Sleep Medicine Network

Home-Based Mechanical Ventilation & Neuromuscular Disease Section

Novel therapies for neuromuscular disease: What are the respiratory and sleep implications?

The natural history of respiratory impairment in children and adults with progressive neuromuscular disease (NMD) often follows a predictable progression. Muscle weakness leads to sleep-disordered breathing and sleep-related hypoventilation, followed by diurnal hypoventilation, and, ultimately leads to respiratory failure. A number of disease-specific and society guidelines provide protocols for anticipatory respiratory monitoring, such as the role of polysomnography, pulmonary function testing, and respiratory muscle strength testing. They also guide the treatment of respiratory symptoms, such as when to initiate cough augmentation and assisted ventilation.

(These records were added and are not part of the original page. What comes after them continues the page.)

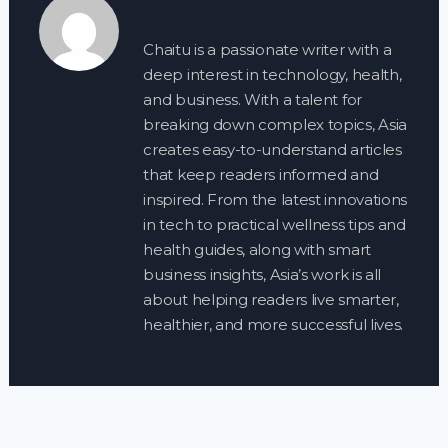
Chaitu is a passionate writer with a
deep interest in technology, health,
and business. With a talent for
breaking down complex topics, Asia
creates easy-to-understand articles
that keep readers informed and
inspired. From the latest innovations
in tech to practical wellness tips and
health guides, along with smart
business insights, Asia’s work is all
about helping readers live smarter,
healthier, and more successful lives.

The emergence of disease-modifying therapies over the last decade has changed the landscape of a number of neuromuscular diseases, including spinal muscular atrophy (SMA) and Duchenne muscular dystrophy. There are now cases of children with SMA type 1, who subsequent to treatment, are walking independently. Studies examining the impact of these therapies on motor function use standardized assessments, but there are limited studies assessing pulmonary and sleep outcomes (Gurbani N, et al. Pediatr Pulmonol. 2021;56[4]:700).

Researchers are also assessing the role of home testing to diagnose hypoventilation (Shi J, et al. Sleep Med. 2023;101:221-7) and using tools like positive airway pressure device data to guide treatment with noninvasive ventilation (Perrem L et al. Pediatr Pulmonol. 2020;55[1]:58-67). While these advances in therapy are exciting, we still do not know what the long-term respiratory function, prognosis, or disease progression may be. Questions remain regarding how to best monitor, and at what frequency to assess, the respiratory status in these patients.